Pravega Internals

By Flavio Junqueira on Posted on October 17, 2018 in Storage Stream Processing

Several of the difficulties with tailing a data stream boil down to the dynamics of the source and of the stream processor. For example, if the source increases its production rate in an unplanned manner, then the ingestion system must be able to accommodate such a change. The same happens in the case a processor downstream experiences issues and struggles to keep up with the rate. To be able to accommodate all such variations, it is critical that a system for storing stream data, like Pravega, is sufficiently flexible.

The flexibility of Pravega comes from breaking stream data into segments: append-only sequences of bytes that are organized both sequentially and in parallel to form streams. Segments enable important features, like parallel reads and writes, auto-scaling, and transactions; they are designed to be inexpensive to create and maintain. We can create new segments for a given stream when it needs more parallelism, when it needs to scale, or when it needs to begin a transaction.

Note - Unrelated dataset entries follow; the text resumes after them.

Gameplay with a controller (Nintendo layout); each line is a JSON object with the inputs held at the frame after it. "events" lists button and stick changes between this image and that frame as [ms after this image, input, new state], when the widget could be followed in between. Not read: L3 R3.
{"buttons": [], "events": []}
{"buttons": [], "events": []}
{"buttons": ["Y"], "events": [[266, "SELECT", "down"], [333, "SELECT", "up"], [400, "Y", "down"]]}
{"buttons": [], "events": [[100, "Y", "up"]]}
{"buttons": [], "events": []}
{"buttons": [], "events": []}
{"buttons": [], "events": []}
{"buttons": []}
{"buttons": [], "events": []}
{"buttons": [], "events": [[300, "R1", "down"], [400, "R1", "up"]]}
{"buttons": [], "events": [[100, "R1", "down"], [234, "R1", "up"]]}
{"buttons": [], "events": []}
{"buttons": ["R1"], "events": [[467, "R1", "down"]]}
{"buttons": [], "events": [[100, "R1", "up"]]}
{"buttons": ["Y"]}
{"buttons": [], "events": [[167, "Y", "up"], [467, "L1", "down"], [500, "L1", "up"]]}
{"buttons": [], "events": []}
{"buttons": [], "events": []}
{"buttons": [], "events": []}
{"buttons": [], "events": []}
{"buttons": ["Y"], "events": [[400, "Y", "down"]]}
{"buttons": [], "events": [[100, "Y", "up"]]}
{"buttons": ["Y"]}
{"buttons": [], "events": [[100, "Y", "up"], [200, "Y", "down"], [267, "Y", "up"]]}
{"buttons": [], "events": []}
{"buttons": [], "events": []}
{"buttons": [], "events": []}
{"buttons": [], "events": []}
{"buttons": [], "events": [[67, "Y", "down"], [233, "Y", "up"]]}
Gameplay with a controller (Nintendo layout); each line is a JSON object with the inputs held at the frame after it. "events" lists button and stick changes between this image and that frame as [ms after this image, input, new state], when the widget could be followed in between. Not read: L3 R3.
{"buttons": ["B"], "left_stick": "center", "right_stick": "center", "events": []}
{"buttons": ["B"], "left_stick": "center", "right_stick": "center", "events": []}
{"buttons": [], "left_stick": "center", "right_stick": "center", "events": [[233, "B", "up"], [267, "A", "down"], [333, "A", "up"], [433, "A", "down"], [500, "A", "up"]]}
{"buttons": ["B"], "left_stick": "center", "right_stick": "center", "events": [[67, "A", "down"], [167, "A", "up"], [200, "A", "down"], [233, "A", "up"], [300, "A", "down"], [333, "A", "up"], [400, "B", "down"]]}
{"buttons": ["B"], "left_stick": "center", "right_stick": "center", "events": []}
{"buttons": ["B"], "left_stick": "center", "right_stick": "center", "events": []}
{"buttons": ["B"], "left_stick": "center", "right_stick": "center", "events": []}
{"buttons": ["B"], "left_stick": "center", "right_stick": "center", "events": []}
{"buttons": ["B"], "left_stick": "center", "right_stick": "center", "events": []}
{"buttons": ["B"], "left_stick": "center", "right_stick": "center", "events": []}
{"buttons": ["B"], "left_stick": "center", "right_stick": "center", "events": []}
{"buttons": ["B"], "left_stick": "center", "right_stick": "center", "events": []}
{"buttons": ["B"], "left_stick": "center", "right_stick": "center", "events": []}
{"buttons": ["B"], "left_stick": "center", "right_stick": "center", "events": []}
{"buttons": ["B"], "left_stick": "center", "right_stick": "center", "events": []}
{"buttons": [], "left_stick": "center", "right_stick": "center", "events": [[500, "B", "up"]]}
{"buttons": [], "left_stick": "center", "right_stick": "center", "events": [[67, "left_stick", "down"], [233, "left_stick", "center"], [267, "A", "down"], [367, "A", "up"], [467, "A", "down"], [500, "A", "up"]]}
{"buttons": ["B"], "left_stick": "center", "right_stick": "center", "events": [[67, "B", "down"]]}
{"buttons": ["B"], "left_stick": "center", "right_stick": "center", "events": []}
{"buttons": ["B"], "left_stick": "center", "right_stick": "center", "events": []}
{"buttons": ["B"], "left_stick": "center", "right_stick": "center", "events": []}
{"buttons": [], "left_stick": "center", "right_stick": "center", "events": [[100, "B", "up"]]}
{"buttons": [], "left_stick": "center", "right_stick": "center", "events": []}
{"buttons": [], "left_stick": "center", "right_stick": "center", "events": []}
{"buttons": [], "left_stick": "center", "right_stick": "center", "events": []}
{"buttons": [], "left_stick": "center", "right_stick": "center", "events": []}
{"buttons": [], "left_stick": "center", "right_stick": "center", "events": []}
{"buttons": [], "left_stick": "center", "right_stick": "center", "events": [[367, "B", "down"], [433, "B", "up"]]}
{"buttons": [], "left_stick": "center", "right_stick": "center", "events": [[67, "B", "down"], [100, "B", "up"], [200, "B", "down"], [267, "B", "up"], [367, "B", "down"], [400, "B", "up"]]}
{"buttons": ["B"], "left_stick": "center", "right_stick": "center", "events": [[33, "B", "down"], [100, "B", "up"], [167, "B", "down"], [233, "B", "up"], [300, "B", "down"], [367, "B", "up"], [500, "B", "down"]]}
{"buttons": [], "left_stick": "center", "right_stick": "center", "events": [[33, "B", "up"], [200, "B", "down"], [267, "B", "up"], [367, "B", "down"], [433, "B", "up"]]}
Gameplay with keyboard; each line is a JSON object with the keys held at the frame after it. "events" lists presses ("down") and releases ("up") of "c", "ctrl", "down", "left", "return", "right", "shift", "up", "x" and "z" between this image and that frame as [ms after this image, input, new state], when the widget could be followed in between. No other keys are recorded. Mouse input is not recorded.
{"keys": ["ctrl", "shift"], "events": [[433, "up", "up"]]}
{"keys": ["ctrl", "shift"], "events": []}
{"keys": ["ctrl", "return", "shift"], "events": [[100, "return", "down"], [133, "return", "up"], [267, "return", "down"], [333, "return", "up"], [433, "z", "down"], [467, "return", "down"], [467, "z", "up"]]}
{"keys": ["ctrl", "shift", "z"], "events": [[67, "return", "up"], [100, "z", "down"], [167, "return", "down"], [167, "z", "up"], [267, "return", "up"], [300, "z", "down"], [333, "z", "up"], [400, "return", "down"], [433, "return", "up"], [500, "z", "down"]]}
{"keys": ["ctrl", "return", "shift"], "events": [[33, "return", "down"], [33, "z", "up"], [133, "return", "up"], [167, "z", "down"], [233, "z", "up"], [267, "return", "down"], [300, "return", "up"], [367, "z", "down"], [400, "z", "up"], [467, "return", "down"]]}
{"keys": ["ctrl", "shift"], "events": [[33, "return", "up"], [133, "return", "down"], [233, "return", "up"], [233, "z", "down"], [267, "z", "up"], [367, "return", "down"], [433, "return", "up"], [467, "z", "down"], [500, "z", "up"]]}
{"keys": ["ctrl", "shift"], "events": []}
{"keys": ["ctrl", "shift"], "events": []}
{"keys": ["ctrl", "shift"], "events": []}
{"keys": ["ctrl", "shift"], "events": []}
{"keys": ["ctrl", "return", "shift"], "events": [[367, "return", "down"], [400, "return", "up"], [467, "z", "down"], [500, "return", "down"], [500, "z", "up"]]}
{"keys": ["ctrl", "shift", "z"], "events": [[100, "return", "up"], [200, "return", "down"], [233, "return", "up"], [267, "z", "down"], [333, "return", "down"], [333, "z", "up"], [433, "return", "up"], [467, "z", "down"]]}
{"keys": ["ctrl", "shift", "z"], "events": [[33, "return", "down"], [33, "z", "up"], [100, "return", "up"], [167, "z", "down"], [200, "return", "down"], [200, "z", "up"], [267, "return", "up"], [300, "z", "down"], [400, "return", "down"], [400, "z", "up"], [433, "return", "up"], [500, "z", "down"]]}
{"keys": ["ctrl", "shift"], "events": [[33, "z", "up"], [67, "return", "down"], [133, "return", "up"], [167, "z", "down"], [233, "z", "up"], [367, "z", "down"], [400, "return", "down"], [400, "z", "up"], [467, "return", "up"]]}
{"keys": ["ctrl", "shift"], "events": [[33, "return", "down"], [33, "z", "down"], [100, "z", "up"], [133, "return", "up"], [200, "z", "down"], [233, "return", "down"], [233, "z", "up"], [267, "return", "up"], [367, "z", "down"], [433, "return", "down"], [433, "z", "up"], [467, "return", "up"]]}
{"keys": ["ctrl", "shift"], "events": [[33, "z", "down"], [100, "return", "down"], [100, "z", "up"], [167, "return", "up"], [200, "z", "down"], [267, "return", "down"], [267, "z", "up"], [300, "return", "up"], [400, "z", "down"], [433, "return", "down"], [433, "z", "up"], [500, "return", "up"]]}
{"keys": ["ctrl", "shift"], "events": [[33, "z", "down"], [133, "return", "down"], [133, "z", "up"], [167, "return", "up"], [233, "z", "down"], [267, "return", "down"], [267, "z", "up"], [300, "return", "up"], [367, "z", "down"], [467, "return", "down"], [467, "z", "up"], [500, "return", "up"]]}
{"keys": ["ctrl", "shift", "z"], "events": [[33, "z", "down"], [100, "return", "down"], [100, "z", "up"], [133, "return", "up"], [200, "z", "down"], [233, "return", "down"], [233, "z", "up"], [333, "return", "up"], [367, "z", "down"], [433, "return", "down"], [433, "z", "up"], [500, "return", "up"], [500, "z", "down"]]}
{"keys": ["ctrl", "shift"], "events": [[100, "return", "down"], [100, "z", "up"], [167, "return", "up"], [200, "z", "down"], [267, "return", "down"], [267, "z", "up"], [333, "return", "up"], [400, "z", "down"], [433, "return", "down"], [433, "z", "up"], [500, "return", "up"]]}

The control plane in Pravega is responsible for all the operations that affect the lifecycle of a stream, e.g., create, delete, and scale. The data plane stores and serves the data of segments. The following figure depicts the high-level Pravega architecture with its core components.

Given that we have discussed concepts of the client in previous blog posts, we focus on the controller and the segment store in the following sections.

Controller

The controller implements the Control Plane of Pravega. It is responsible for some very important tasks in a Pravega cluster, for example:

Stream lifecycle: Manages the creation, deletion, and scaling of streams.
Transaction management: It is responsible for beginning or creating a transaction and tracks its state, including the time tracking.

Controller Service

The controller is primarily responsible for orchestrating all stream lifecycle operations, like creating, updating, scaling and deleting a stream. As such, the controller maintains the stream metadata and responds to client queries about streams.

Creating and deleting a stream, are operations triggered by a user request, but there are some operations of the controller that are triggered by internal mechanisms, such as scaling and retention. The controller implements workflows that enable a user to configure the controller to scale a stream automatically and to truncate it based on time or size. The configuration of this mechanism is based on policy, and the policy is configured as part of the stream configuration according to the behavior the application desires. See the following code snippet for an example of how to configure such policies:

Client interactions

The controller plays a vital role in client interactions. Clients interact with the controller to create and delete scopes and streams. This interaction happens via a Java or a REST API.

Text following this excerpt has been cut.